Hari ini, rencananya aku mau beli buku UAN Fisika gitu. Aku sih pergi sendirian. Si Pertus dengan 2 temannya yang dia tinggalin pas ngampirin aku.

"Hah?" aku nggak bisa nggak kaget saat dia tiba-tiba nepuk pundakku pelan. Dan itu buat dia terkekeh pelan.

"Ngapain?" katanya.

"Mau cari buku UAN nih, yang Fisika kan belum ada di Perpus."

"Hm," dia ngangguk "Sendirian aja?"

"Iya nih," kubilang sambil menjelajahi rak buku "Desi dengan Yuli lagi mager kayak Andri tuh,"

Dia ketawa.

"Mau ditemenin nggak nih?"

Aku berbalik untuk melihat ke arahnya lain. Kalian harus tahu Pertus, jika dia menawarkan, itu bukan basa-basi. Serius.

"Nggak usah deh, lagian kan lo dengan temen. Nggak enak gue,"

"Ah.. mereka mah santai, gue suruh duluan juga kelar."

"Nggak deh," kataku dengan muka cemberut "Gue tetep nggak enak entar. Bisa kok sendiri," kuangkat buku UAN yang sudah kudapatkan.

Dia ketawa dan dadada pergi nyusul temannya. Iya, gitu doang. Nggak maksa anaknya.

***

Sekitar jam 4, aku baru sampai rumah karena macet. Tiba-tiba rumah itu berbau seperti sarang musang, aroma pandan yang khas. Kulihat Duta baru turun dari kamar Bang Bagas. Aku mendesah hambar, keliatannya Bang Bagas emang ada niat ganti adik.

"Duta ambilin minum dong," semanis mungkin kubilang pas dia lewat, sesaat setelah aku rebahan di sofa.

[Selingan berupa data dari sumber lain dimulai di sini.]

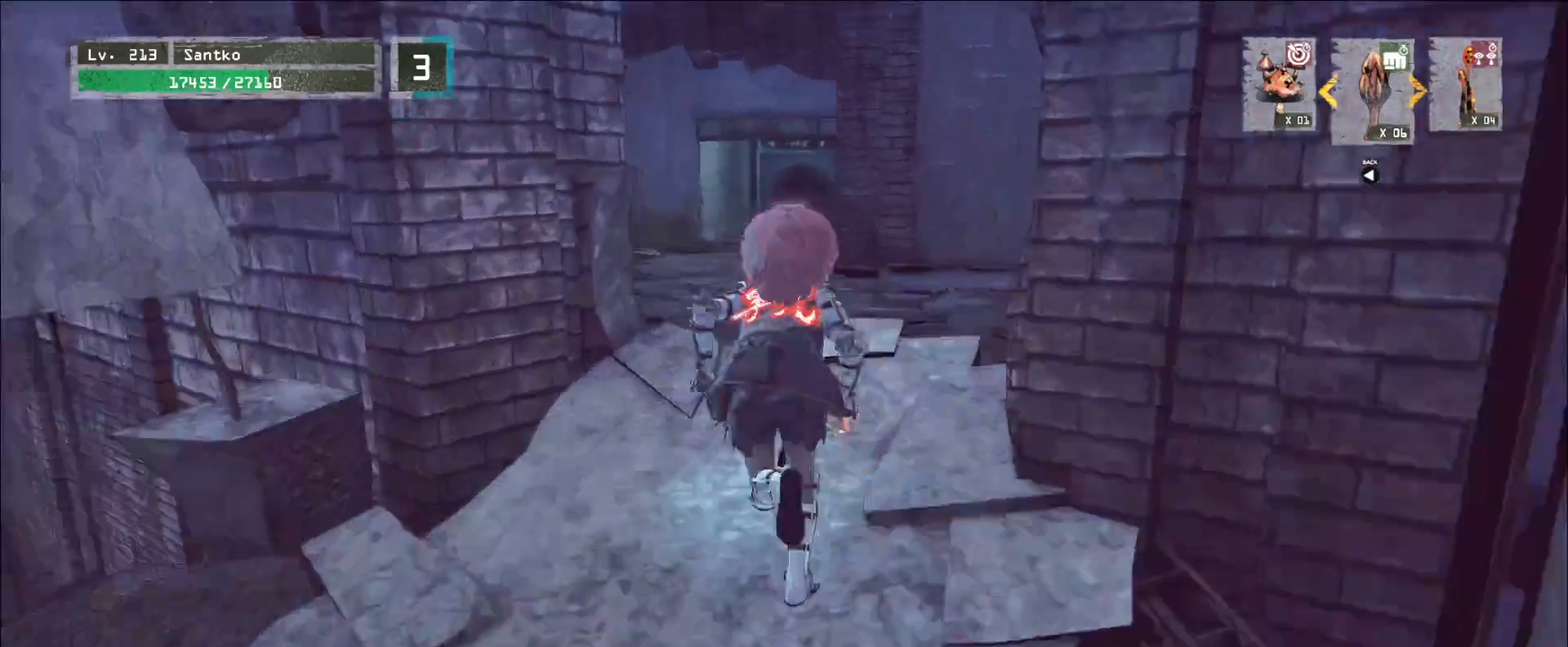
{"keys": ["w"], "mouse": [], "events": []}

"Ambil sendiri!" dia berhenti dengan sudut mata meruncing.

Aku pura-pura nangis, mewek gitu. Ngeluh soal macet, kaki sakit karena sepatu sialan ini, pengap di angkot dan...

"Iya! Iya! Gue ambilin!"

Benar, nggak ada rasa ikhlas dalam kata-kata itu.

Duta nggak cuman datang dengan satu gelas air dingin tapi juga sepiring kue kukus yang menimbulkan aroma pandan itu. Tiba-tiba aku keingat Pertus.

"Eh? Pertus suka kue kukus kan?" retoris Duta seolah ingat.

Aku tersenyum selebar mungkin "Iya, anterin gih ke rumahnya," pintaku memohon.

"Lo aja," nadanya kembali sinis. Kalo sudah begini, aku hanya bisa menelan air ludah dan harga diri yang mulai runtuh.

Aku jalan ke dapur dan minta kuenya buat Pertus. Entah kenapa Mama seolah ingat juga dan udah nyiapin di piring.

"Aku bawa ya, Ma?" Mama ngangguk.

***

"Pertus! Pertus! Pertuuuuuuusss!" kuteriaku rumah yang dihuni satu orang itu dengan cukup heboh.

Bisa kudengar dia teriak iya-iya dengan suara lari-lari di rumahnya. Pas bukain pintu, dia ngos-ngosan.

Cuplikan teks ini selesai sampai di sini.